# WORK TASK
Up to and including the line that contains "116 232 24344", return every line from the start of the data, unchanged.

[Scene geometry reasoning data]
################
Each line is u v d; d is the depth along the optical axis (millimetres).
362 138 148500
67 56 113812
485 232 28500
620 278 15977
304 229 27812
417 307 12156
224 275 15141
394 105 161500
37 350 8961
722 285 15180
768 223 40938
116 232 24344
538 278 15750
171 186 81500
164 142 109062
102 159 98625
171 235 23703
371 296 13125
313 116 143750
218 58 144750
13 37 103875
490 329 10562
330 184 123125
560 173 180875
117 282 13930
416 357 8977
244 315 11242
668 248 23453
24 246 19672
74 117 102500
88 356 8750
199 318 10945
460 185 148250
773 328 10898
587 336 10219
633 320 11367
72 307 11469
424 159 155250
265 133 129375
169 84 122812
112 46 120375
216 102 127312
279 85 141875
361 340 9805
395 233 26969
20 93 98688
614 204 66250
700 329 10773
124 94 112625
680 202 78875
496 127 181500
################
# OUTPUT FOR THIS EXERCISE
Each line is u v d; d is the depth along the optical axis (millimetres).
362 138 148500
67 56 113812
485 232 28500
620 278 15977
304 229 27812
417 307 12156
224 275 15141
394 105 161500
37 350 8961
722 285 15180
768 223 40938
116 232 24344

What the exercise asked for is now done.